*Task to complete:* Please copy, exactly as they appear below, the lines from the one containing "195. Successfully forked" through the one containing "200. Successfully forked".

===== Supplied data

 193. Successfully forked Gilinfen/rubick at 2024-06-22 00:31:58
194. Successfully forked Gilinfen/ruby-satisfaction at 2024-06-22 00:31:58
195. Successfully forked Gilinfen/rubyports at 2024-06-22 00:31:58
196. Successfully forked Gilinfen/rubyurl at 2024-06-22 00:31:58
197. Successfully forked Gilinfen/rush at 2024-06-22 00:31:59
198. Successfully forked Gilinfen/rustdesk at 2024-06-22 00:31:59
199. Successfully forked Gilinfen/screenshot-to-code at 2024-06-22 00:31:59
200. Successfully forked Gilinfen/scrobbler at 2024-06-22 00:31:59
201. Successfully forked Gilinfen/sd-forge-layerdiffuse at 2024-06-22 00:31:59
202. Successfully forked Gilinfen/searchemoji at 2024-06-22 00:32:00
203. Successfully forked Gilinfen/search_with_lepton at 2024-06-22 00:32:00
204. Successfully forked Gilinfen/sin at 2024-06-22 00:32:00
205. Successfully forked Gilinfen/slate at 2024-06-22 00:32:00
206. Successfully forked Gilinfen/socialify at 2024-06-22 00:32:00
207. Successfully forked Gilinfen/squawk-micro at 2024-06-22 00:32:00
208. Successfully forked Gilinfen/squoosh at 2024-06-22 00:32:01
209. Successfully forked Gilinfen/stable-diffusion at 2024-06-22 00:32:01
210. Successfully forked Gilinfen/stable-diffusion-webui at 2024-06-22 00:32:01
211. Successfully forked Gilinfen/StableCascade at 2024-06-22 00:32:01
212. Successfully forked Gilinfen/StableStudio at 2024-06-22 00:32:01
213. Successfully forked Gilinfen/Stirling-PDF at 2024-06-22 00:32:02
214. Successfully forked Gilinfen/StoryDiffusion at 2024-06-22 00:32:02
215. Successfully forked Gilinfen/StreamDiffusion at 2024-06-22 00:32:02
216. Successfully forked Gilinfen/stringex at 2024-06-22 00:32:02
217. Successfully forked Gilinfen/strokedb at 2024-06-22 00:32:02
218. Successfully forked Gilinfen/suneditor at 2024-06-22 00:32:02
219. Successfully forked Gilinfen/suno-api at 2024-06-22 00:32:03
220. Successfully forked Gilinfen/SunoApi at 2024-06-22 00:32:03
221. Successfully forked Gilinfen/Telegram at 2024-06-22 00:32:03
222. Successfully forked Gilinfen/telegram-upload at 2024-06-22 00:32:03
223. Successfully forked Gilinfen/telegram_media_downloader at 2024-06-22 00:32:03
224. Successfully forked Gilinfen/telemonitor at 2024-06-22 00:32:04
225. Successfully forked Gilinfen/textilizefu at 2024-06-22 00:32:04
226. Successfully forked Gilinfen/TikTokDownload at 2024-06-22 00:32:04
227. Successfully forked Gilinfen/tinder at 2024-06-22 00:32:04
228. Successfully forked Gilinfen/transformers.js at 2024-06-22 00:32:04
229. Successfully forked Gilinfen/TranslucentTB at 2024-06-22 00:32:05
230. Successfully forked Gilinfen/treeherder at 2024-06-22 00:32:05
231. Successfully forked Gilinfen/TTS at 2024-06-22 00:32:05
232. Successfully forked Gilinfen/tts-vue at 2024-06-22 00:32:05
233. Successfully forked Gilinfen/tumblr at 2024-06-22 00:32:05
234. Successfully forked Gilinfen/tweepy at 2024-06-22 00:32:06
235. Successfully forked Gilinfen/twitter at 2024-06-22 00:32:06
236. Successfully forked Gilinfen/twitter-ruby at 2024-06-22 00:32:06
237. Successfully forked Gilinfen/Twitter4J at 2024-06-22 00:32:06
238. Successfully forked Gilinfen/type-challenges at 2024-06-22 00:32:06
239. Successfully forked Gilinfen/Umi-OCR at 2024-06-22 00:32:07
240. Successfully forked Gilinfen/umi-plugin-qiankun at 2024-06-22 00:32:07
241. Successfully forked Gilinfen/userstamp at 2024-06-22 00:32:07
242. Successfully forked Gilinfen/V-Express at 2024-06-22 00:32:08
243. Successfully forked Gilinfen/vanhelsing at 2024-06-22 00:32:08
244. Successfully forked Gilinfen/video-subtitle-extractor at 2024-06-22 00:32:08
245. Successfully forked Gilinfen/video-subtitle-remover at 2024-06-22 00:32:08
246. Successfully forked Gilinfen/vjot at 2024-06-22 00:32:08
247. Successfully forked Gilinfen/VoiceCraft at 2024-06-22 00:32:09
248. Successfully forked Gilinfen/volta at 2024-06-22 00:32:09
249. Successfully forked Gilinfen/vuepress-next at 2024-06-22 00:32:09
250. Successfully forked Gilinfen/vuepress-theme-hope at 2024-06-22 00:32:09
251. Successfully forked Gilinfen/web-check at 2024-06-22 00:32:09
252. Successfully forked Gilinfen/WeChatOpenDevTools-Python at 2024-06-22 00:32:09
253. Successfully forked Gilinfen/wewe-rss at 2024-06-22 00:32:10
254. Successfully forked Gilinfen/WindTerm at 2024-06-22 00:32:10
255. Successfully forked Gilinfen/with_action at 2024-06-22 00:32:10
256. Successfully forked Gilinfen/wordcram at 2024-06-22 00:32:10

==========
===== Supplied data

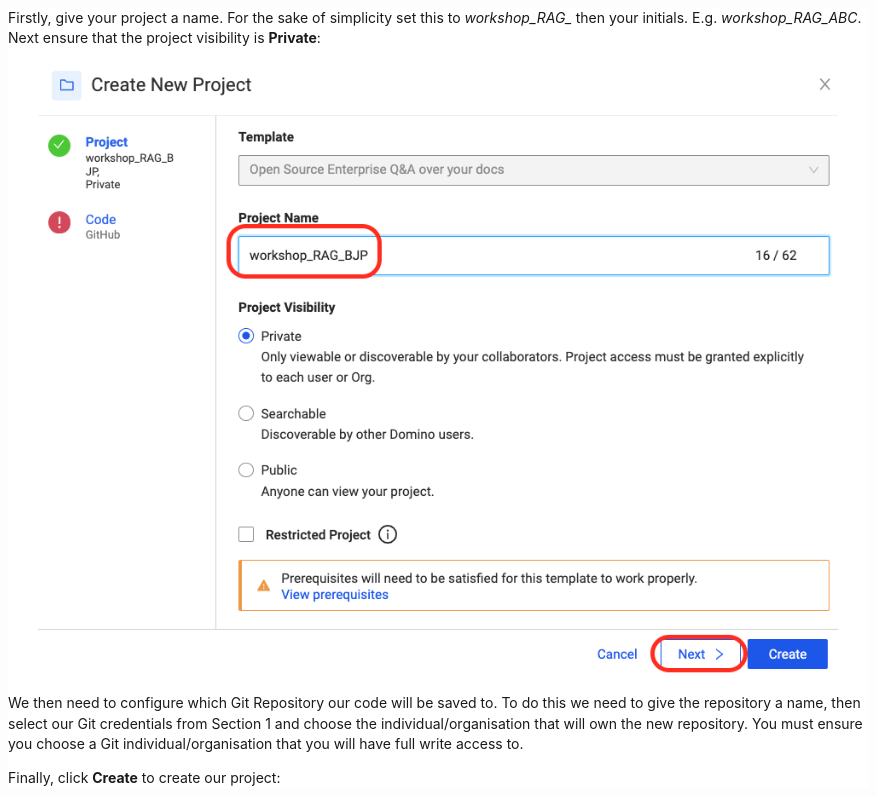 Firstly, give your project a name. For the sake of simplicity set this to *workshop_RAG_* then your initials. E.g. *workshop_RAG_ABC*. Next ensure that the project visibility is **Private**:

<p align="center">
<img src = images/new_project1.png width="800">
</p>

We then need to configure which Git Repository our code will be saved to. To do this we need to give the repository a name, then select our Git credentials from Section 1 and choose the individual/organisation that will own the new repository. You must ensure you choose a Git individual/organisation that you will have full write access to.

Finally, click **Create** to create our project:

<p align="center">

==========

*Response below:*
195. Successfully forked Gilinfen/rubyports at 2024-06-22 00:31:58
196. Successfully forked Gilinfen/rubyurl at 2024-06-22 00:31:58
197. Successfully forked Gilinfen/rush at 2024-06-22 00:31:59
198. Successfully forked Gilinfen/rustdesk at 2024-06-22 00:31:59
199. Successfully forked Gilinfen/screenshot-to-code at 2024-06-22 00:31:59
200. Successfully forked Gilinfen/scrobbler at 2024-06-22 00:31:59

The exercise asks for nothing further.